──────── TEXT SHOWN ────────

|Posts from September 2016|
With the 2016 season coming to a close, Bassmaster Elite veritable favorite Gerald Swindle of Guntersville, Alabama claimed his second Angler-Of-The-Year title when the dust settled at Mille Lacs Lake in central Minnesota.
Swindle, known to fans as “The G-Man” didn’t have his best performance at the final event of the 2016 tour, but his five fish limit of smallmouth bass weighing 22 pounds on the final day of the event put him in 10 place, enough to maintain the surmountable lead in points he had accumulated throughout the Bass Elite Season and finish ahead of Keith Combs, Randall Tharp, and Jacob Powroznik.
Swindle also won the AOY title back in 2004 and won the Bass Pro Shops Southern Open in 2011, but surprisingly has never won a Bassmaster Elite event in his career. Swindle credits consistent finishes, a hard work ethic, and abundant support from his friends, fans, and family for winning this year’s title.
“My parents were in the crowd to watch me win AOY,” Swindle said. “And my wife has stuck by me, through thick and thin — she’s kept my head in the game and helped me stay focused when it was most important. I’m so thankful for the support I receive from her and my family. This is a team sport for the Swindles, and it’s a victory we all get to celebrate together.”

────────

§ **WHAT TO WORK ON**
Copy the fishing post again starting with "Swindle, known to" and going on through "and Jacob Powroznik.", but put "largemouth bass" in place of "smallmouth bass".

──────── RECORD EXTRACTS ────────

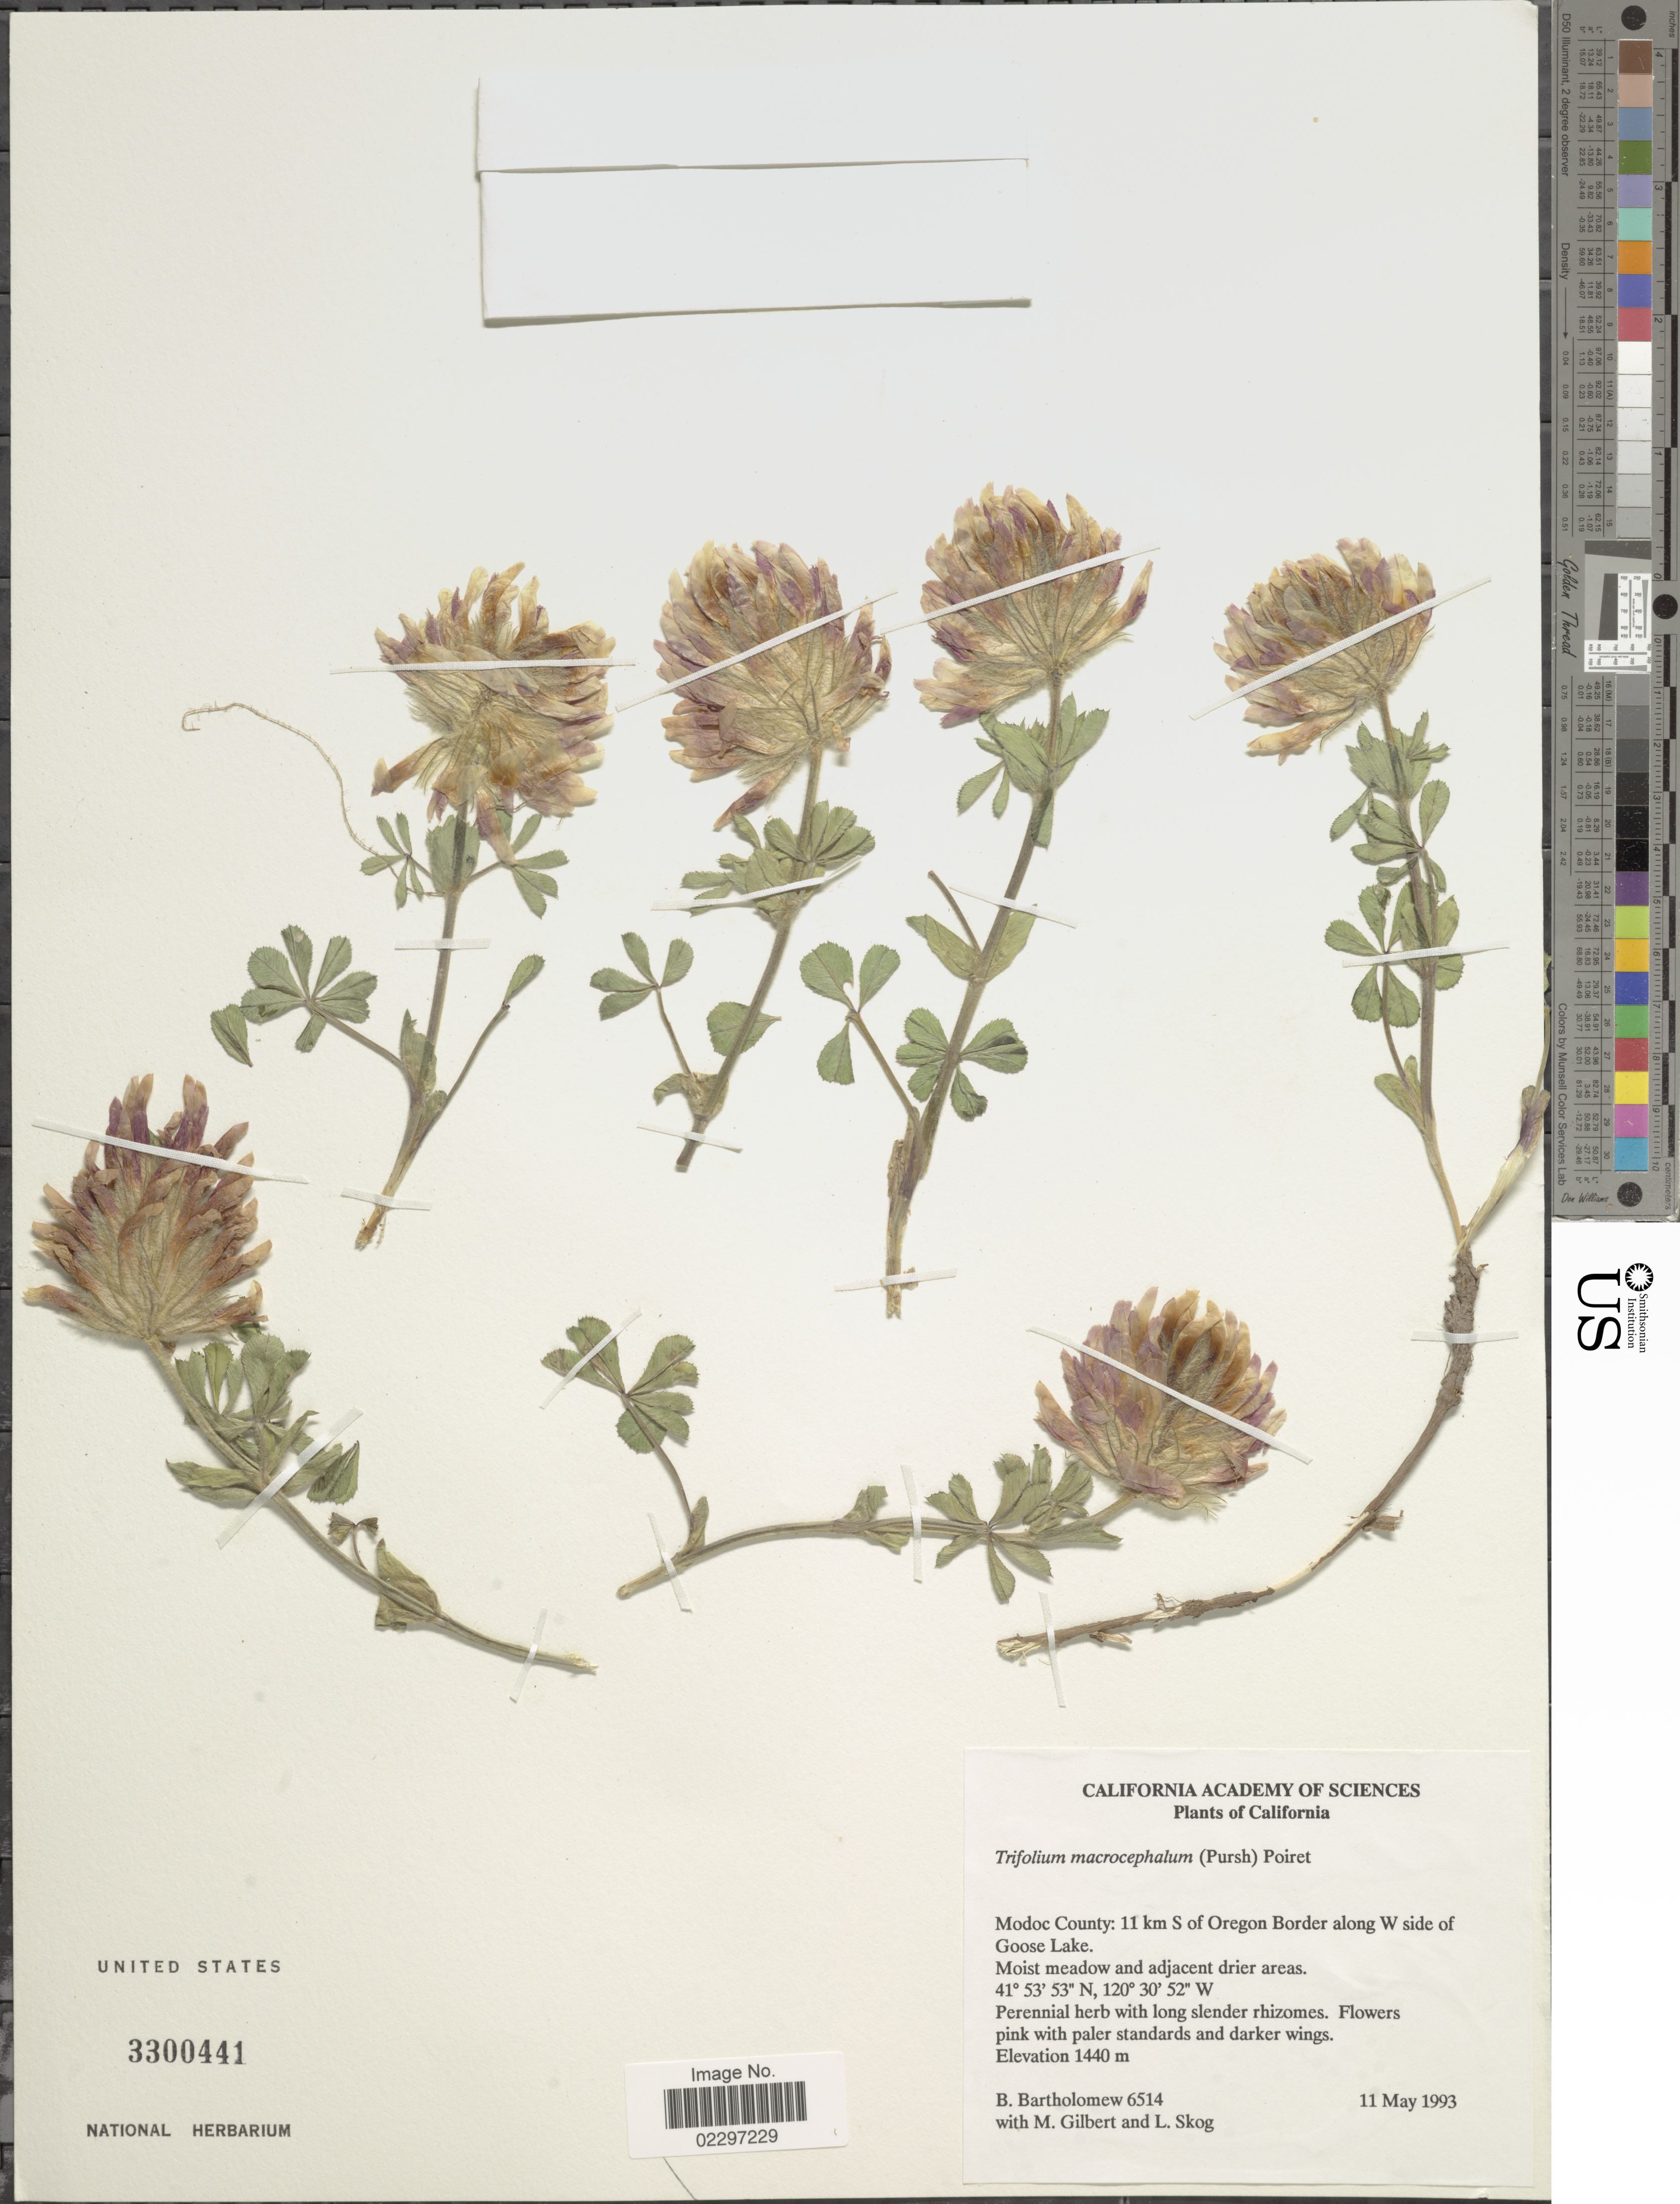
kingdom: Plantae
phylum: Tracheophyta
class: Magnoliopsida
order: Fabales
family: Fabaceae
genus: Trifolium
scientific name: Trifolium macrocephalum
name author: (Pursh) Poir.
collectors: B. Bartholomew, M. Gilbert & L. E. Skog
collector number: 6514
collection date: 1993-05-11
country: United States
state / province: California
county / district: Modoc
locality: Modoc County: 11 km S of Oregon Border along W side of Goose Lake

────────

§ **ANSWER IN FULL**
Swindle, known to fans as “The G-Man” didn’t have his best performance at the final event of the 2016 tour, but his five fish limit of largemouth bass weighing 22 pounds on the final day of the event put him in 10 place, enough to maintain the surmountable lead in points he had accumulated throughout the Bass Elite Season and finish ahead of Keith Combs, Randall Tharp, and Jacob Powroznik.